でも私はこの名前がすごく好きだ。その名前をくれたのが紅葉さんですごく嬉しい。
「鈴、って字は邪気を払う力そのものの形なの。音を鳴らせば闇を遠ざけ、静かに揺れれば人を癒やす。それから子と言う文字を見てごらんなさい。漢字の一と了に分かれるでしょう?これはつまり生まれた時を一として了は一生の終わりを意味するの。鈴子、という名前には一生清めの祈りをもたらす子、という意味があるの。それはあなたの一生が清らかな祈りに満ちたものであるように、という私の祝福を籠めた名前なの。だから私が名を授けたあなたは私にとっての愛し子なのよ」
「……」
自分の名前の意味、ルーツ。それを初めて知って、私は感動していた。
「紅葉さん」
「なぁに鈴子」
「私も……私も紅葉さんのこと大好きです。いっぱい振り回されたけど、紅葉さんと過ごした時間は全部私の宝物です」
「ふふ、嬉しいわ。私も鈴子と過ごす時間は全部楽しかったし、もっとずっと一緒にいたかったわ」
「……もう、お別れってことなんですね」
「そうね。私は幽世へ帰らないといけないわ。以前、鈴子も見たでしょう?文太が斬った中が焼けてしまったしめ縄」
「はい覚えてます」
「あれをきちんと修復できるのは私だけなの。あれを修復しないと、こちらが隙間から来た怪異で溢れてしまいかねない。そんな風にするわけにはいかないのよ」
「なら、帰らないとですね。ひいおじいちゃんや、茜ちゃんたちによろしく伝えてくださいね。私は元気だよって。
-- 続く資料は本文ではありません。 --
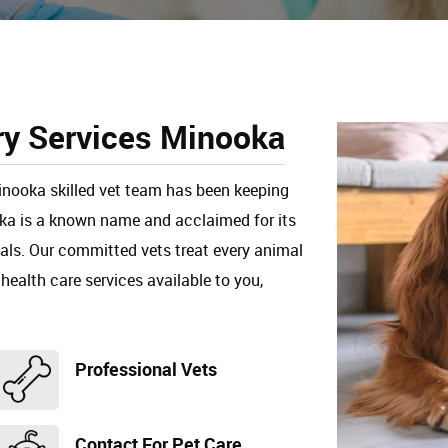
ry Services Minooka
Minooka skilled vet team has been keeping
oka is a known name and acclaimed for its
mals. Our committed vets treat every animal
 health care services available to you,
Professional Vets
Contact For Pet Care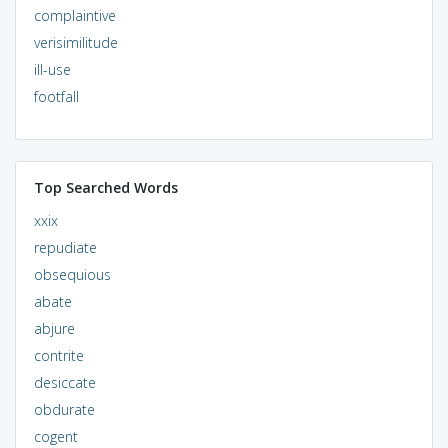
complaintive
verisimilitude
ill-use
footfall
Top Searched Words
xxix
repudiate
obsequious
abate
abjure
contrite
desiccate
obdurate
cogent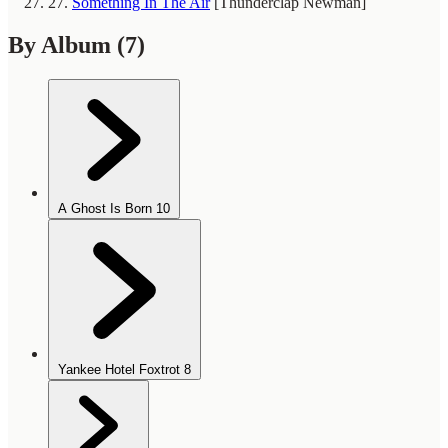
27.
Something In The Air
[Thunderclap Newman]
By Album
(7)
A Ghost Is Born
10
Yankee Hotel Foxtrot
8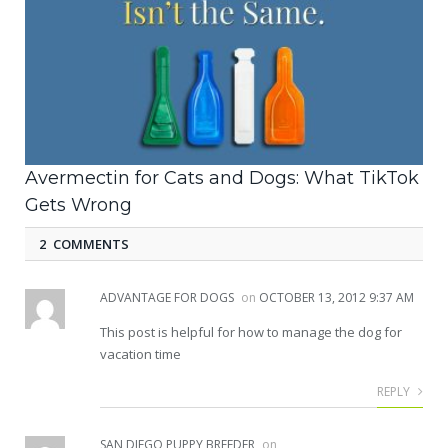
Avermectin for Cats and Dogs: What TikTok
Gets Wrong
2 COMMENTS
ADVANTAGE FOR DOGS
on
OCTOBER 13, 2012 9:37 AM
This post is helpful for how to manage the dog for
vacation time
REPLY
SAN DIEGO PUPPY BREEDER
on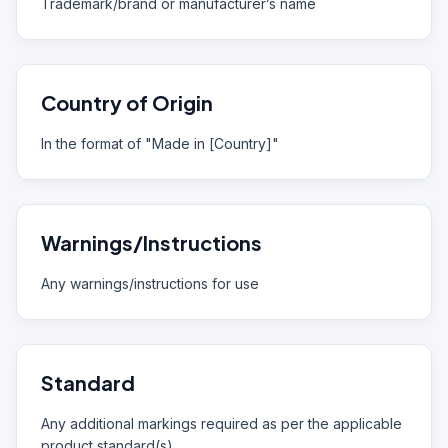
Trademark/brand or manufacturer’s name
Country of Origin
In the format of "Made in [Country]"
Warnings/Instructions
Any warnings/instructions for use
Standard
Any additional markings required as per the applicable
product standard(s)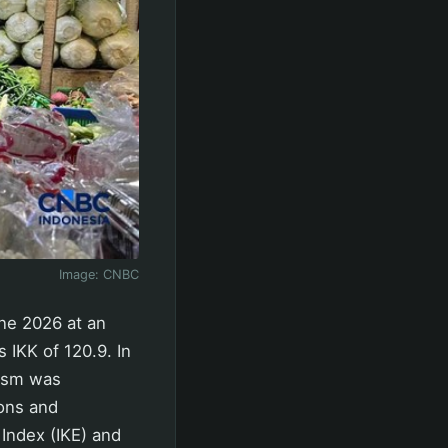
Image:
CNBC
ne 2026 at an
 IKK of 120.9. In
mism was
ions and
Index (IKE) and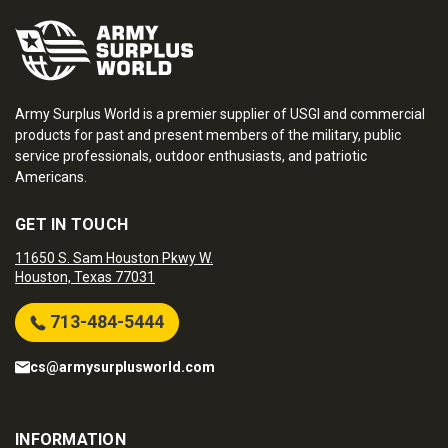
Army Surplus World is a premier supplier of USGI and commercial
products for past and present members of the military, public
service professionals, outdoor enthusiasts, and patriotic
Americans.
GET IN TOUCH
11650 S. Sam Houston Pkwy W.
Houston, Texas 77031
713-484-5444
cs@armysurplusworld.com
INFORMATION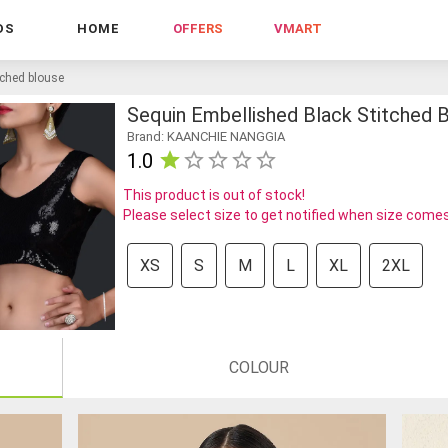
DS
HOME
OFFERS
VMART
tched blouse
Sequin Embellished Black Stitched 
Brand: KAANCHIE NANGGIA
1.0
This product is out of stock!
Please select size to get notified when size comes
XS
S
M
L
XL
2XL
COLOUR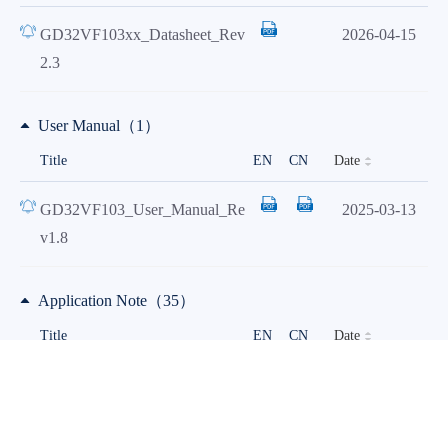
GD32VF103xx_Datasheet_Rev
2026-04-15
2.3
User Manual（1）
Date
Title
EN
CN
GD32VF103_User_Manual_Re
2025-03-13
v1.8
Application Note（35）
Date
Title
EN
CN
AN221 Instructions for Scatter
2026-04-01
Loading in IAR for GD32 Arm
Cortex-M Processors_Rev1.2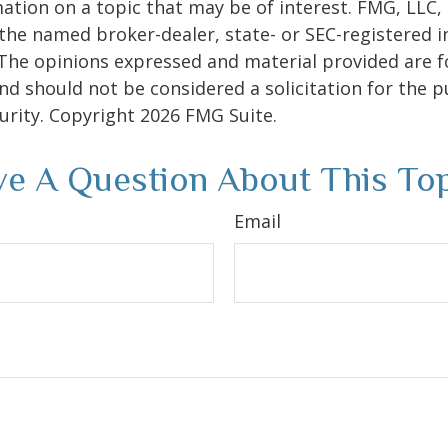
ation on a topic that may be of interest. FMG, LLC, 
h the named broker-dealer, state- or SEC-registered
 The opinions expressed and material provided are f
nd should not be considered a solicitation for the 
curity. Copyright
2026 FMG Suite.
e A Question About This To
Email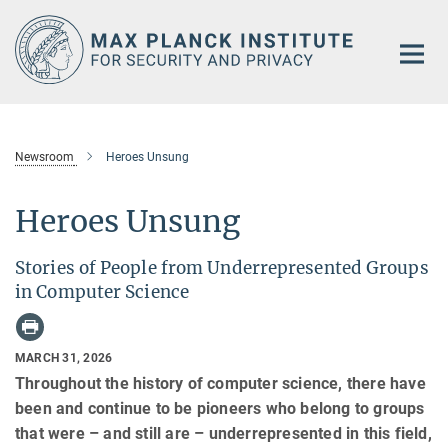
Main-
Content
Newsroom
Heroes Unsung
Heroes Unsung
Stories of People from Underrepresented Groups
in Computer Science
MARCH 31, 2026
Throughout the history of computer science, there have
been and continue to be pioneers who belong to groups
that were – and still are – underrepresented in this field,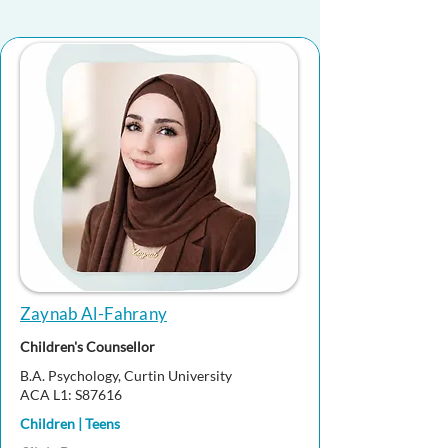
Zaynab Al-Fahrany
Children's Counsellor
B.A. Psychology, Curtin University
ACA L1: S87616
Children | Teens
それから……」
声が出なくなった。
紅葉さんの綺麗な指先が、こたつの向こうから伸びてきて、私の頬に触れる。
「こら、何泣いてんの」
「え……」
そこではじめて気づいた。私は泣いていた。ほとほとと流れる涙が止まらなくて目をこすろうとすると、紅葉さんの手に止められた。
「ダメよ、鈴子。こすったりしたら肌が荒れるし、目が腫れる」
でもだって。
さみしくてさみしくて。
だから。
「こたつがあったかくて気持ちいいから出たくないけど……」
「……」
「行くわね」
「……はい」
こたつの上に残されたフルーツ牛乳の空き瓶の向こう側で紅葉さんの姿が薄れて、キラキラしながら登っていく。
「さようなら、紅葉さん」
お茶目で、きれいでかっこいいフルーツ牛乳が好きな素敵な神様。
あなたに出逢って、私の人生の方向は決まったの。
「ありがとう」
寂しいことは悲しいことじゃないと教えてくれてありがとう。
この湯けむり庵に来てくれてありがとう。